Chicot County Drainage Dist v. Baxter State Bank, No. 122

CourtUnited States Supreme Court
Writing for the CourtHUGHES
Citation308 U.S. 371,60 S.Ct. 317,84 L.Ed. 329
Decision Date02 January 1940
Docket NumberNo. 122
PartiesCHICOT COUNTY DRAINAGE DIST. v. BAXTER STATE BANK et al

308 U.S. 371
60 S.Ct. 317
84 L.Ed. 329
CHICOT COUNTY DRAINAGE DIST.

v.

BAXTER STATE BANK et al.

No. 122.
Argued Dec. 7, 1939.
Decided Jan. 2, 1940.

Messrs. E. L. McHaney, Jr., S. Lasker Ehrman, and Grover T. Owens, all of Little Rock, Ark., for petitioner.

Page 372

Mr. G. W. Hendricks, of Little Rock, Ark., for respondents.

Mr. Chief Justice HUGHES delivered the opinion of the Court.

Respondents brought this suit in the United States District Court for the Western Division of the Eastern District of Arkansas to recover on fourteen bonds of $1,000 each, which had been issued in 1924 by the petitioner, Chicot County Drainage District, organized under statutes of Arkansas,1 and had been in default since 1932.

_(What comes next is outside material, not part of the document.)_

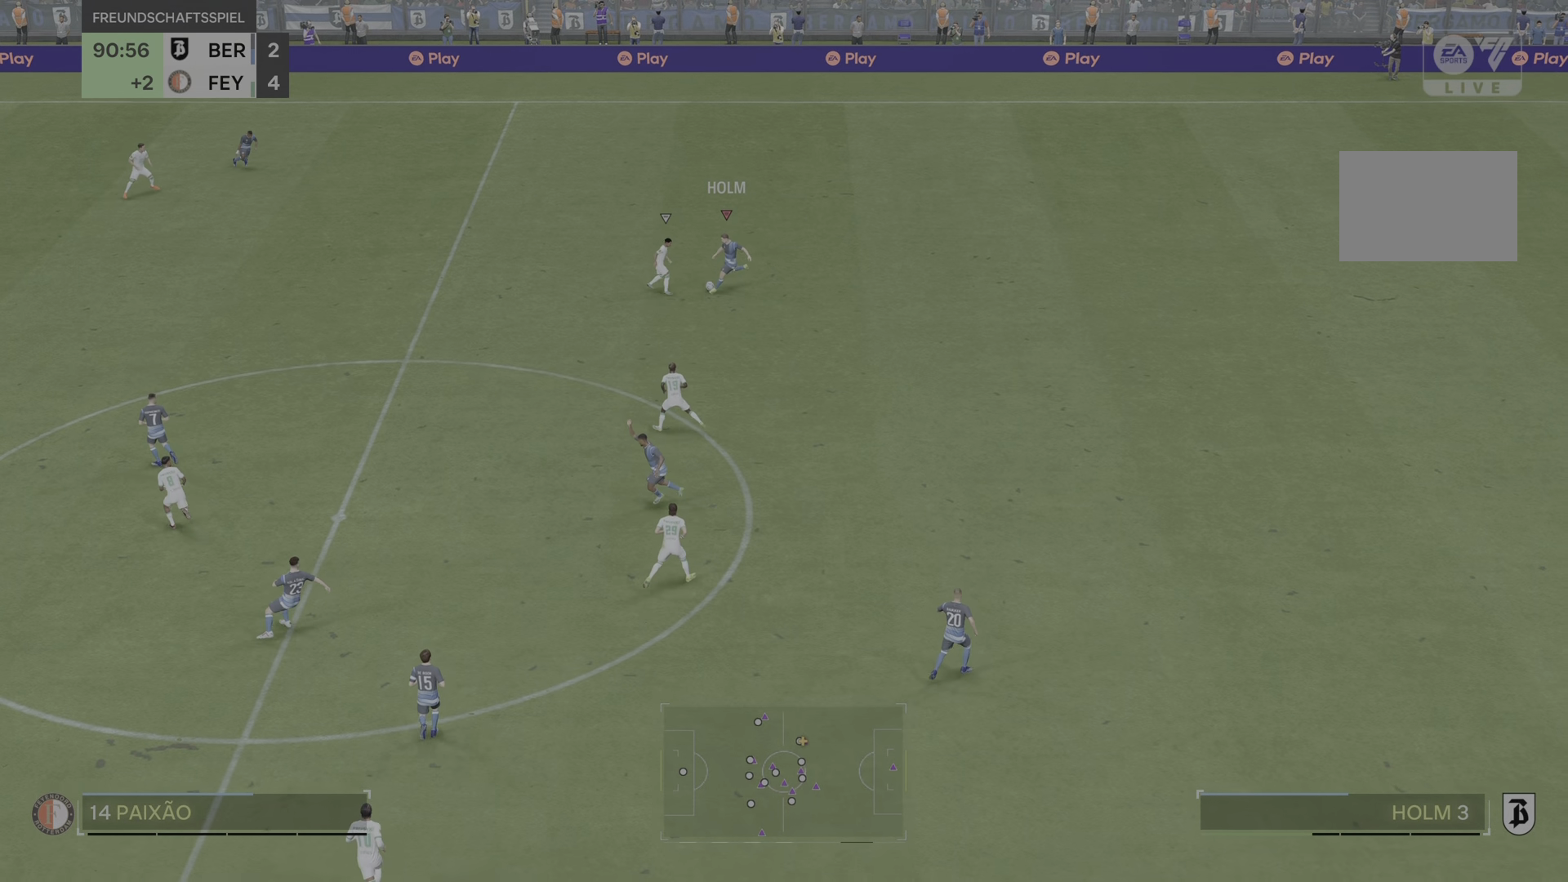
{"buttons": [], "left_stick": "left", "right_stick": "center", "events": [[484, "left_stick", "left"]]}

In its answer, petitioner pleaded a decree of the same District Court in a proceeding instituted by petitioner to effect a plan of readjustment of its indebtedness under the Act of May 24, 1934,2 providing for 'Municipal-Debt Readjustments'. The decree recited that a plan of readjustment had been accepted by the holders of more than two-thirds of the outstanding indebtedness

Page 373

and was fair and equitable; that to consummate the plan and with the approval of the court petitioner had issued and sold new serial bonds to the Reconstruction Finance Corporation in the amount of $193,500 and that these new bonds were valid obligations; that, also with the approval of the court, the Reconstruction Finance Corporation had purchased outstanding obligations of petitioner to the amount of $705,087.06 which had been delivered in exchange for new bonds and canceled; that certain proceeds had been turned over to the clerk of the court and that the disbursing agent had filed his report showing that the Reconstruction Finance Corporation had purchased all the old bonds of petitioner other than the amount of $57,449.30. The decree provided for the application of the amount paid into court to the remaining old obligations of petitioner, that such obligations might be presented within one year, and that unless so presented they should be forever barred from participating in the plan of readjustment or in the fund paid into court. Except for the provision for such presentation, the decree canceled the old bonds and the holders were enjoined from thereafter asserting any claim thereon.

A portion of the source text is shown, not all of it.